### To do
Scan the lines below; pull out those with "CROSS".

Records shown Block Start

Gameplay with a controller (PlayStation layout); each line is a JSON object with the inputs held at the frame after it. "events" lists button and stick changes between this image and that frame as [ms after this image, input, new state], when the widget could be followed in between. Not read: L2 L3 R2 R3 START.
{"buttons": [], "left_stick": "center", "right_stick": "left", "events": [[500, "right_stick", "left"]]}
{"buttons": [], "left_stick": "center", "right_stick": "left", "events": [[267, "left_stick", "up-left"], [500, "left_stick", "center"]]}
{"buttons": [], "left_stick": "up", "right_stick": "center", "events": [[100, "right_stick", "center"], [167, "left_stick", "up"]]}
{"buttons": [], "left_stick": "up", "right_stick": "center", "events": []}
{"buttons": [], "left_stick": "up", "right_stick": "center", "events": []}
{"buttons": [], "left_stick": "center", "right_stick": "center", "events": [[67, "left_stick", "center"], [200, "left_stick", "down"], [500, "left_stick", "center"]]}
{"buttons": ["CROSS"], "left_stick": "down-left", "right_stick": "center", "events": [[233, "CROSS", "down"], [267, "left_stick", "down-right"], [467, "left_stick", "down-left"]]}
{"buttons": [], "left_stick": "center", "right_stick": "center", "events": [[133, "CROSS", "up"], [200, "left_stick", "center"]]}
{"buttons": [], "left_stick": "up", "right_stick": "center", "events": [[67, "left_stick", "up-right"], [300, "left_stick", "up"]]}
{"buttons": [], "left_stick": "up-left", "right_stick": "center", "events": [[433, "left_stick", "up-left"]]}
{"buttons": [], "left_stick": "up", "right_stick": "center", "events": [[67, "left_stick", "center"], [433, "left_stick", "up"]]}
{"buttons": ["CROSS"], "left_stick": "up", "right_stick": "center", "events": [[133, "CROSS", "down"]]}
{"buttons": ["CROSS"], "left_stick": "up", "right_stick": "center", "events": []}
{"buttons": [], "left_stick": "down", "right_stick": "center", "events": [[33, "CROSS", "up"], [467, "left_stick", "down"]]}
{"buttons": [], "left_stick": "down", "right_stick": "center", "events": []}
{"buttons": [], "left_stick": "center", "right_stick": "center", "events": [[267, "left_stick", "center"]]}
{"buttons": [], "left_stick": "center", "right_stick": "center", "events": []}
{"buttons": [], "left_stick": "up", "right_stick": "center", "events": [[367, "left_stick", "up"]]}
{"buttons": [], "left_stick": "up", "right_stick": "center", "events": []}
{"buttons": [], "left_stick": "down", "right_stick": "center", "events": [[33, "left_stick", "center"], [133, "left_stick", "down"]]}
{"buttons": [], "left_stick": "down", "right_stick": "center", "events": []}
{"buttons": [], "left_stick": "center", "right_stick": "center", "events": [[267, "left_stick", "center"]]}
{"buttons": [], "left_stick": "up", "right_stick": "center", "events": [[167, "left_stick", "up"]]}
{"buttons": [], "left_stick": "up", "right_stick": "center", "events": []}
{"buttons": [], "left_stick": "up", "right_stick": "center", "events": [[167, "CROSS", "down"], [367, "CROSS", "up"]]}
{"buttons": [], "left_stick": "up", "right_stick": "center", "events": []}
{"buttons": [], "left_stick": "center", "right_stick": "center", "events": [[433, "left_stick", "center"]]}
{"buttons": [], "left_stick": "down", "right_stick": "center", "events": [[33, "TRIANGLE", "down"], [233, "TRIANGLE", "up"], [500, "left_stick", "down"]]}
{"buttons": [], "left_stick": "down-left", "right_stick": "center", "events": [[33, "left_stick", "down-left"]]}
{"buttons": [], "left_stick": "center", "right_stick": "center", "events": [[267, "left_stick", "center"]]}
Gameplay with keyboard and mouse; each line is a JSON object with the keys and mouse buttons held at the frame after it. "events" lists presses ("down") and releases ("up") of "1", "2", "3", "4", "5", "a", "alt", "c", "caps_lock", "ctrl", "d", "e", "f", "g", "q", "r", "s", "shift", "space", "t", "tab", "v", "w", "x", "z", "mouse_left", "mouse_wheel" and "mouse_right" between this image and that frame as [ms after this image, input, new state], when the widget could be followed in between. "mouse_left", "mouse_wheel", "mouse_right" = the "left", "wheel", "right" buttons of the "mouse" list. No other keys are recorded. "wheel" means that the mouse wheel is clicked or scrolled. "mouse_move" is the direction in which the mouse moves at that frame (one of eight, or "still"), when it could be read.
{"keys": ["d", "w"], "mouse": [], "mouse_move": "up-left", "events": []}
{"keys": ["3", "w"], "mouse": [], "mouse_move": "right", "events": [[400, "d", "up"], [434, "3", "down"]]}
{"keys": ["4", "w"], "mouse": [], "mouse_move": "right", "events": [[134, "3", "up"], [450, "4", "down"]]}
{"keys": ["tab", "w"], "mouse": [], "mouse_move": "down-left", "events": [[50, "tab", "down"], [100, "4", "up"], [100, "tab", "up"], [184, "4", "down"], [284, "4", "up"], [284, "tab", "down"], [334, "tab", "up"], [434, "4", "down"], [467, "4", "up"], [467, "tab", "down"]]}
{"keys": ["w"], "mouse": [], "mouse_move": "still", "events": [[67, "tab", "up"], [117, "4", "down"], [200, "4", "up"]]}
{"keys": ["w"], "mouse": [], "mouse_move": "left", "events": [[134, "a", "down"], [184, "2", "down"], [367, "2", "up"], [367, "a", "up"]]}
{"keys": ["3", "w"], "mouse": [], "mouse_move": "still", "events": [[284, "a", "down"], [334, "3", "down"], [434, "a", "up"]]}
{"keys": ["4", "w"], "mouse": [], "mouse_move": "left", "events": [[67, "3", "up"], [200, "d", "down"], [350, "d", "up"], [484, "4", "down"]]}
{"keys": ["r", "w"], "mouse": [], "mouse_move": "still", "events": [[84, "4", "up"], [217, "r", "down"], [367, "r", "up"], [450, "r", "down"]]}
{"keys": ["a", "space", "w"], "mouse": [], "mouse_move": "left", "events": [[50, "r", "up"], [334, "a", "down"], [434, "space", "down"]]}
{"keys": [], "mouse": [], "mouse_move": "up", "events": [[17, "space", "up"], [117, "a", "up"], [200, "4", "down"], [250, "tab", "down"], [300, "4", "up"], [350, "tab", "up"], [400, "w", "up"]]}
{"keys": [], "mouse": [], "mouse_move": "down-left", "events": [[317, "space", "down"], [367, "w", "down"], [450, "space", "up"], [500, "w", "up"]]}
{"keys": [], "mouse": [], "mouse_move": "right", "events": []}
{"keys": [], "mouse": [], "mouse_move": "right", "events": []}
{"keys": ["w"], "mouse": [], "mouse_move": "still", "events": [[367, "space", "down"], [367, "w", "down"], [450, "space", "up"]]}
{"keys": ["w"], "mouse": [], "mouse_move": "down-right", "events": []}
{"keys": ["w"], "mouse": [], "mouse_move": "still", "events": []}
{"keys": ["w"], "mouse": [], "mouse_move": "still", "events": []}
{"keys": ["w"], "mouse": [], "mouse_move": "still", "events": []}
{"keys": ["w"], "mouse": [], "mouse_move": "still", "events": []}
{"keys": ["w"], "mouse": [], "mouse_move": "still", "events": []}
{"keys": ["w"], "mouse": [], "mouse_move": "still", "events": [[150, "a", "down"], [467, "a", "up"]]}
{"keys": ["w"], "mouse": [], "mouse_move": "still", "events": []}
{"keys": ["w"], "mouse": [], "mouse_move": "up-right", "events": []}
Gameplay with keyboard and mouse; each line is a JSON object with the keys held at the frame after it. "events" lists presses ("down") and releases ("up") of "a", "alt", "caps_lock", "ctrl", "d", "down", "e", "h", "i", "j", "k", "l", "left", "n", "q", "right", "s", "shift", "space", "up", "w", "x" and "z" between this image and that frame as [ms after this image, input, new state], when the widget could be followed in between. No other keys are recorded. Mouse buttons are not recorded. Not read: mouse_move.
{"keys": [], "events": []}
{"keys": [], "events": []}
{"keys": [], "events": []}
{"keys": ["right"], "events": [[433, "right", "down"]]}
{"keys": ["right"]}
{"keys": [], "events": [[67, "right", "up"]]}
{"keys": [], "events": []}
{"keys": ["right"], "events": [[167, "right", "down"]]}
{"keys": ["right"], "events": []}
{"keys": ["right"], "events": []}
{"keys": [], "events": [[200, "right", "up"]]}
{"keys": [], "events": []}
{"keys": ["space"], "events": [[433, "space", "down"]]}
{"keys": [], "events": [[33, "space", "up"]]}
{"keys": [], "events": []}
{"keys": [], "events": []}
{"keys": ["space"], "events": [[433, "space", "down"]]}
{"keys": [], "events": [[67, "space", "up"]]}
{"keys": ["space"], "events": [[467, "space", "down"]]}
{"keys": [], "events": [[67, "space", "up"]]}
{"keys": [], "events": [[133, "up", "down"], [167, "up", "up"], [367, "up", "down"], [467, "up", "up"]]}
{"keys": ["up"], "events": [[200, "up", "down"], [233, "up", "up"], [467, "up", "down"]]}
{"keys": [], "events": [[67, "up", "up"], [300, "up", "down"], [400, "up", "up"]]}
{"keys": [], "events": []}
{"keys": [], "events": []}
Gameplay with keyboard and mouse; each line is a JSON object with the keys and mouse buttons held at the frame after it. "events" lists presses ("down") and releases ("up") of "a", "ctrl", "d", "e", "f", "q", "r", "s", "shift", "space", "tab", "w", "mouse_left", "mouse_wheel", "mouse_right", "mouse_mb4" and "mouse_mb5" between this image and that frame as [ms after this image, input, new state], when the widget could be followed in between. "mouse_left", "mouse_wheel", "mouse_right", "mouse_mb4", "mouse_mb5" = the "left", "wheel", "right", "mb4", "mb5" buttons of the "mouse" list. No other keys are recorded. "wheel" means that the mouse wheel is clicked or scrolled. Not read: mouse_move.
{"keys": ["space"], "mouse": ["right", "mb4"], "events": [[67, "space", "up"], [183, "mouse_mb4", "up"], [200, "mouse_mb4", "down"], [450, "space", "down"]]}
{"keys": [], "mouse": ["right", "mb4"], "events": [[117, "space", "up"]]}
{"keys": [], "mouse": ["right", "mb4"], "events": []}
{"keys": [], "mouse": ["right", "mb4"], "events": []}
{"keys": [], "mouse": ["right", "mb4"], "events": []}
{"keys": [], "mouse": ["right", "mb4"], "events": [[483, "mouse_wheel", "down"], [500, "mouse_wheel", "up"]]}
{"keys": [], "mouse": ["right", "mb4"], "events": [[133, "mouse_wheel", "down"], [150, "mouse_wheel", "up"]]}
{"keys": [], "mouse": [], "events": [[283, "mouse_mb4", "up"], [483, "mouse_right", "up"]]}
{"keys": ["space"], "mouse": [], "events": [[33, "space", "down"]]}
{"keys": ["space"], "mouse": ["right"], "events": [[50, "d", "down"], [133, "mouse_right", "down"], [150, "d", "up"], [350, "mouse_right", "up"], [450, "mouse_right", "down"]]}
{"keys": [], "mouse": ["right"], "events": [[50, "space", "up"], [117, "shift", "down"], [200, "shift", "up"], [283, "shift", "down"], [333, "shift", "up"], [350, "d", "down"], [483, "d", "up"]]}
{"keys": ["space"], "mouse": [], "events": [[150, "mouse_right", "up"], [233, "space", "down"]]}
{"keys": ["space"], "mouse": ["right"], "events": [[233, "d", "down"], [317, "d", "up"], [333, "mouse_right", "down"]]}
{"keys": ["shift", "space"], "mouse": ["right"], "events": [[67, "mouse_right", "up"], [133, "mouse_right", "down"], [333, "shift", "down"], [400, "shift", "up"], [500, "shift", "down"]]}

Records shown Block End

### Response box
{"buttons": ["CROSS"], "left_stick": "down-left", "right_stick": "center", "events": [[233, "CROSS", "down"], [267, "left_stick", "down-right"], [467, "left_stick", "down-left"]]}
{"buttons": [], "left_stick": "center", "right_stick": "center", "events": [[133, "CROSS", "up"], [200, "left_stick", "center"]]}
{"buttons": ["CROSS"], "left_stick": "up", "right_stick": "center", "events": [[133, "CROSS", "down"]]}
{"buttons": ["CROSS"], "left_stick": "up", "right_stick": "center", "events": []}
{"buttons": [], "left_stick": "down", "right_stick": "center", "events": [[33, "CROSS", "up"], [467, "left_stick", "down"]]}
{"buttons": [], "left_stick": "up", "right_stick": "center", "events": [[167, "CROSS", "down"], [367, "CROSS", "up"]]}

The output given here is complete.